Skeletal landmark data
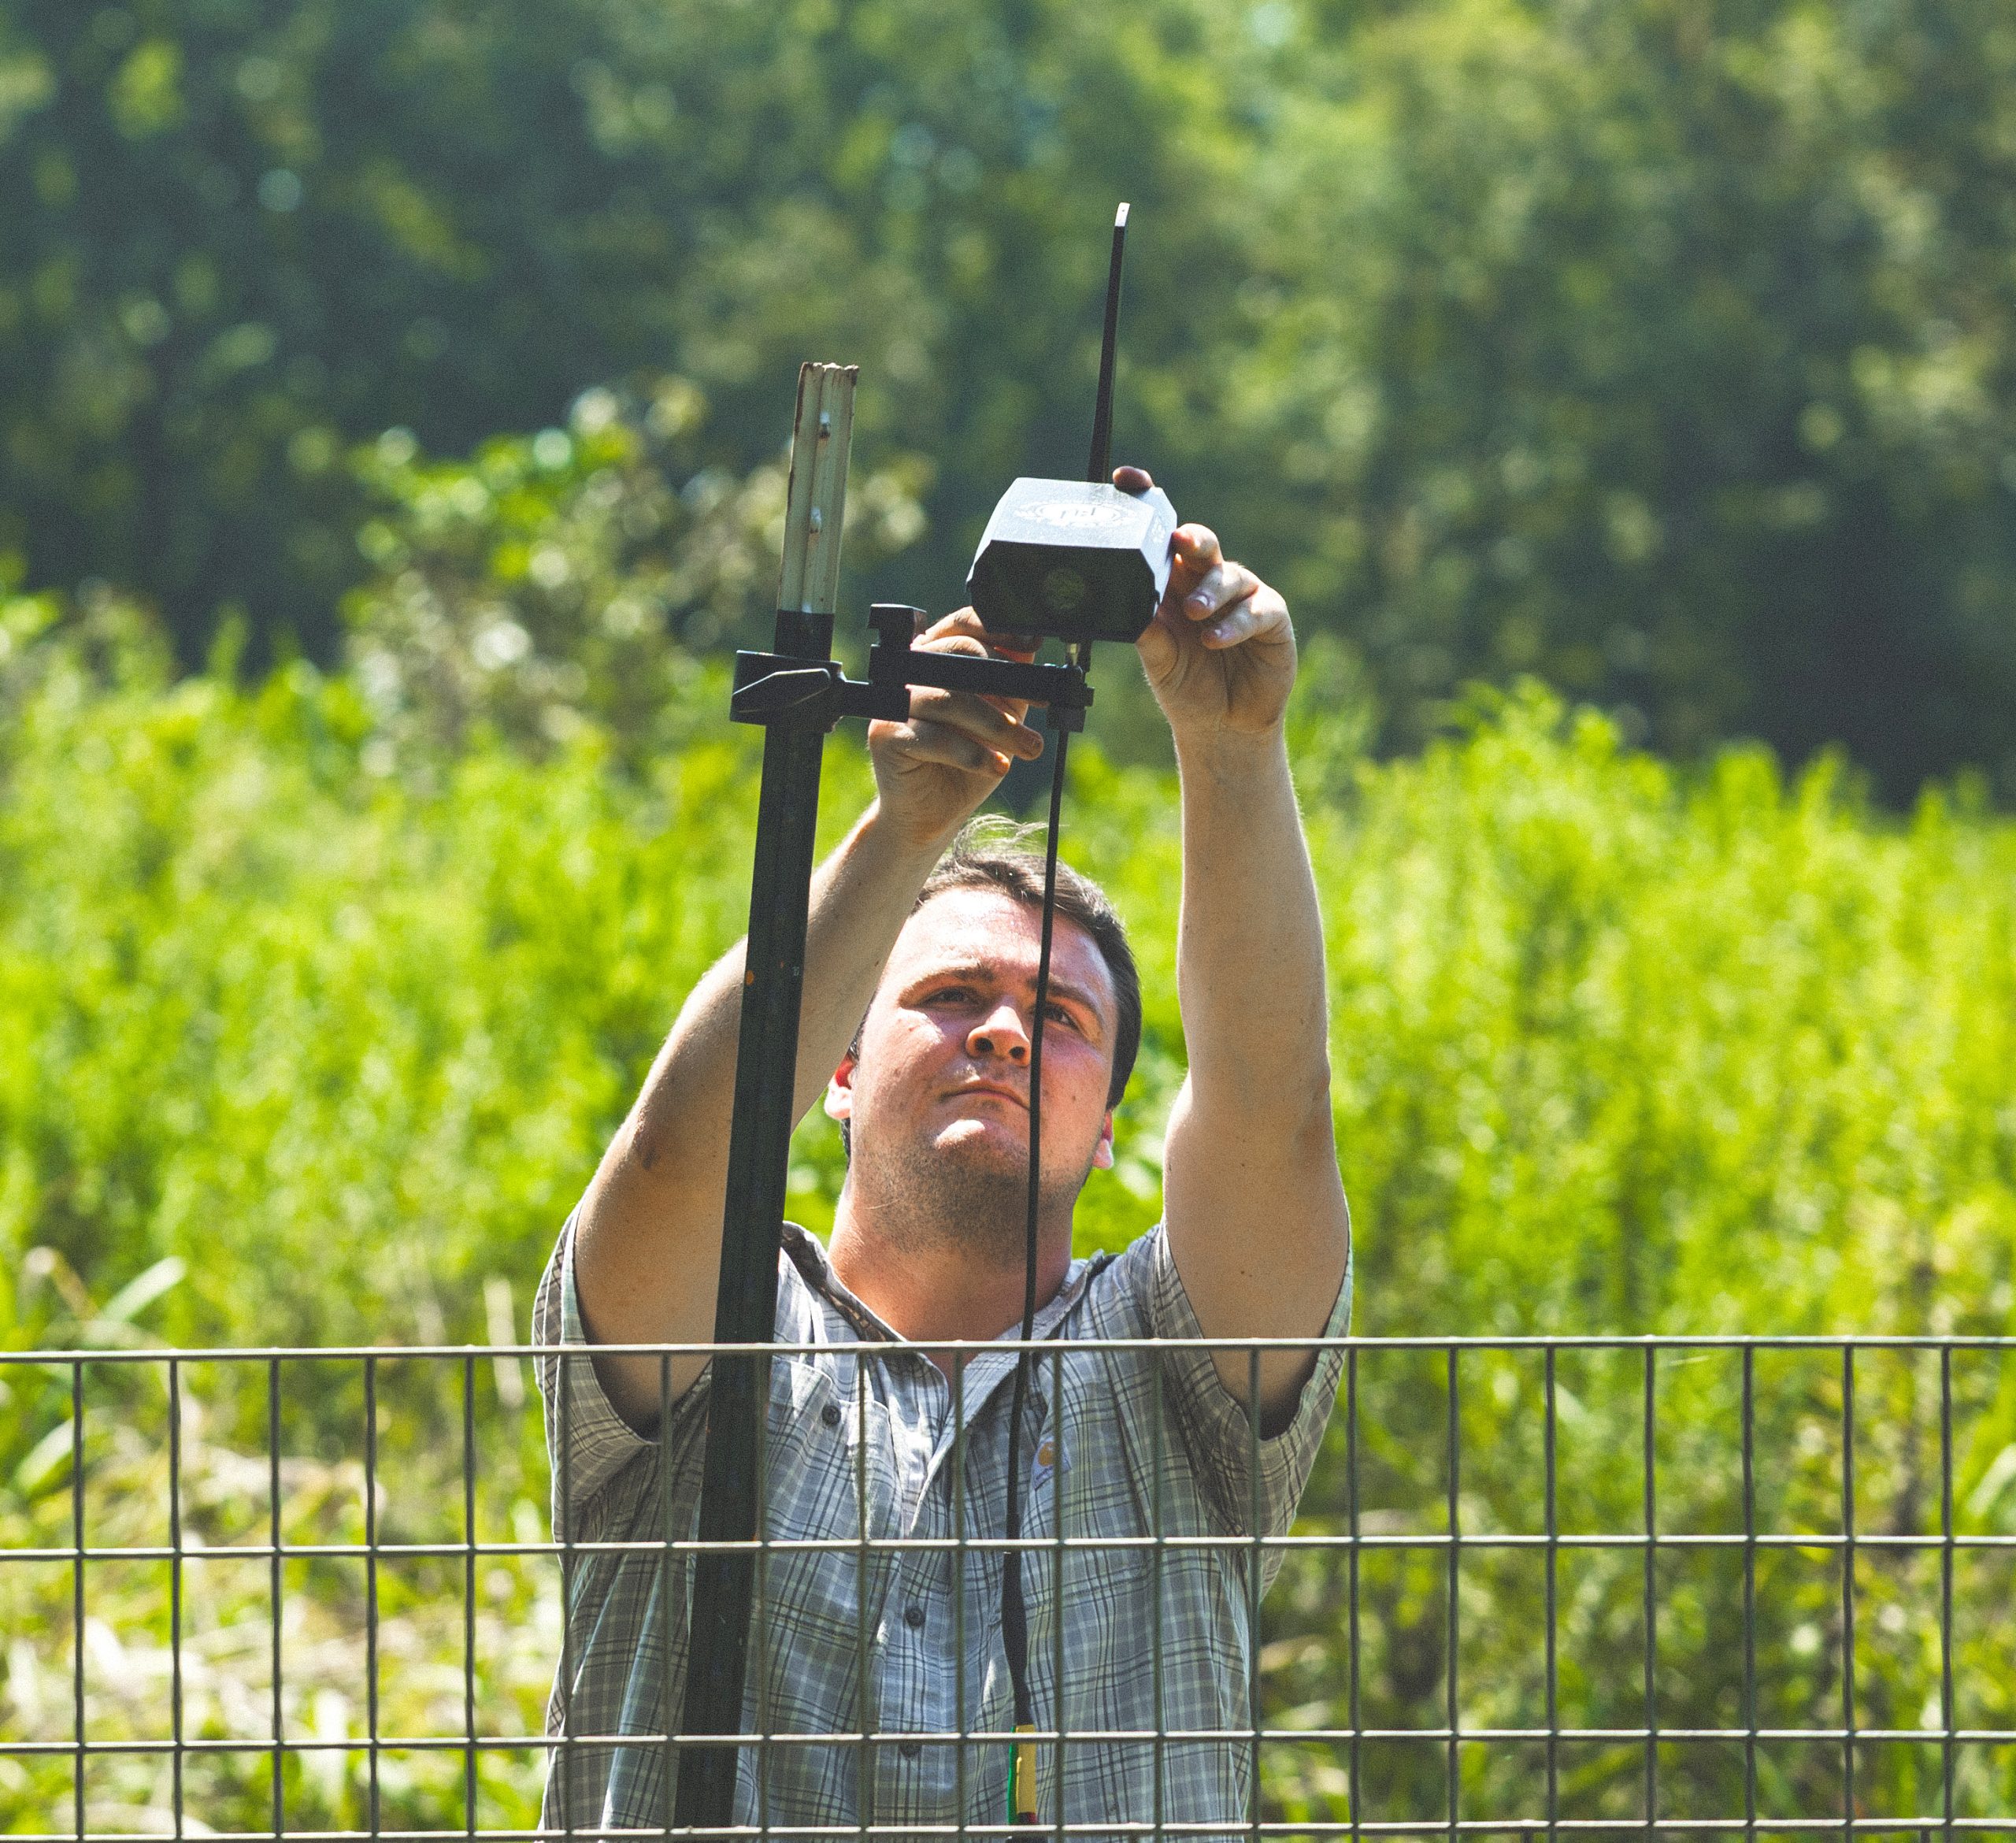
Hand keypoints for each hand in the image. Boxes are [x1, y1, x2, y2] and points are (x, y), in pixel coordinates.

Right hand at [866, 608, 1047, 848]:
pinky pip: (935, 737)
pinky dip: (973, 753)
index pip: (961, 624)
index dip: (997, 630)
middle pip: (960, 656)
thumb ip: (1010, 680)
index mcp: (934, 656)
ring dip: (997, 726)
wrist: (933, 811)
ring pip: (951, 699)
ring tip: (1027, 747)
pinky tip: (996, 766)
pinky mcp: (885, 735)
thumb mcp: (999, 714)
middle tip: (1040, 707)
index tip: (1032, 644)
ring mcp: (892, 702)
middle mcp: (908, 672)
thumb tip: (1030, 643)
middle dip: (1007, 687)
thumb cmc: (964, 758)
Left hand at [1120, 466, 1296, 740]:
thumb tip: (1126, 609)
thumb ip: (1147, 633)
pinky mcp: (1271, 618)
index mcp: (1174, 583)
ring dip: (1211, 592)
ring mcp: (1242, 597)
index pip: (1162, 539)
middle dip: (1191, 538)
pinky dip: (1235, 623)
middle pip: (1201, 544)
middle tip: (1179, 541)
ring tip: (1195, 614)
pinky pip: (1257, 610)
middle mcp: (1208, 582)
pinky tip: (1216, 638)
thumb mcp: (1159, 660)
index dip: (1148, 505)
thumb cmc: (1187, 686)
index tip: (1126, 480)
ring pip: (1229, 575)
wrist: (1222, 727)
* * *
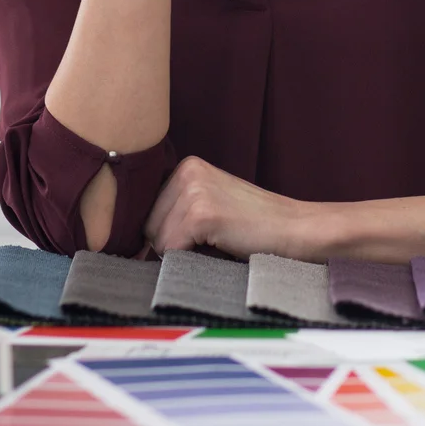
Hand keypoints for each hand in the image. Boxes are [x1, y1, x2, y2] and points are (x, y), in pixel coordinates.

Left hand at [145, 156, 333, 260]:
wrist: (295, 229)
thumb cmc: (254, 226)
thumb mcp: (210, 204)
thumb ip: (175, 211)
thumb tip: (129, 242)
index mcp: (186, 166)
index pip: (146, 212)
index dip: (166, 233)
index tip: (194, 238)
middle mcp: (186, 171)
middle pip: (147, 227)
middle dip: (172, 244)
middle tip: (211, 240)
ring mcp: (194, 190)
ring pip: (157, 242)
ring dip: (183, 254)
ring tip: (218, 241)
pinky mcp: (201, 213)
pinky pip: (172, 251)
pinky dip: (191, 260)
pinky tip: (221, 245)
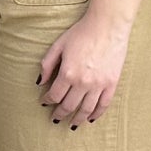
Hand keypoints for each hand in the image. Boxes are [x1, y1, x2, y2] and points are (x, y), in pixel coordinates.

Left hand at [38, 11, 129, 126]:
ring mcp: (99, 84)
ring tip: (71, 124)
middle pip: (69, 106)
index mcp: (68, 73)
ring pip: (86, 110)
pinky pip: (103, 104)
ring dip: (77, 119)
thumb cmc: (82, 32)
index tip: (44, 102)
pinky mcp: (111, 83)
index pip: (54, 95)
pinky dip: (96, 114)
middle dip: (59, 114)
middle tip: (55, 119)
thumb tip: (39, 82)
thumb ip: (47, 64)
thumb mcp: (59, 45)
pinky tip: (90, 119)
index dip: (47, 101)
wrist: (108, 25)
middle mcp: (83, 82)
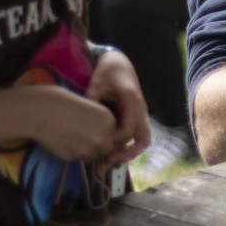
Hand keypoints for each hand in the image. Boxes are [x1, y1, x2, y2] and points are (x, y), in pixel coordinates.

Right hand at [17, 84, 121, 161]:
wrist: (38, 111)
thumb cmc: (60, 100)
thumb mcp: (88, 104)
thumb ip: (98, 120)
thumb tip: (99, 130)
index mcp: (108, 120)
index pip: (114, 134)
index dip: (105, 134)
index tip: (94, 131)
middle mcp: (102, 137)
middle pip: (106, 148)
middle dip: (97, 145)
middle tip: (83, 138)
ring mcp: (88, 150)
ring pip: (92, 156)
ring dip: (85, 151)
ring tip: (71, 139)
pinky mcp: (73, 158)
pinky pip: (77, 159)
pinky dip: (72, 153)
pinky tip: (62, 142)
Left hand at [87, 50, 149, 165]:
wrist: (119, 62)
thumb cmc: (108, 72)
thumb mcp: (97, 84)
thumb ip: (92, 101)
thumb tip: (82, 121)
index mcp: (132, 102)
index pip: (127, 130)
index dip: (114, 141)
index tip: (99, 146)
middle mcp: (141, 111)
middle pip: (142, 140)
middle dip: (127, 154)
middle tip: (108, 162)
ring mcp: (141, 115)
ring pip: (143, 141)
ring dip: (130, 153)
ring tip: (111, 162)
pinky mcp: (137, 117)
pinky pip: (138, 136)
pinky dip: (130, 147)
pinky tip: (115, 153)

_PROBLEM DETAILS_. Above are records; repeat only the lines starting at the line with "middle dip: (127, 154)" and ending at the line with "pinky tip: (115, 153)", exactly as they appear, both included.

_RESULT_.
middle dip: (127, 154)
middle tip: (108, 162)
ring mcp: (141, 115)
ring pip: (143, 141)
ring dip: (130, 153)
ring tip: (111, 162)
pinky mcp: (137, 117)
pinky pip: (138, 136)
pinky dip: (130, 147)
pinky tip: (115, 153)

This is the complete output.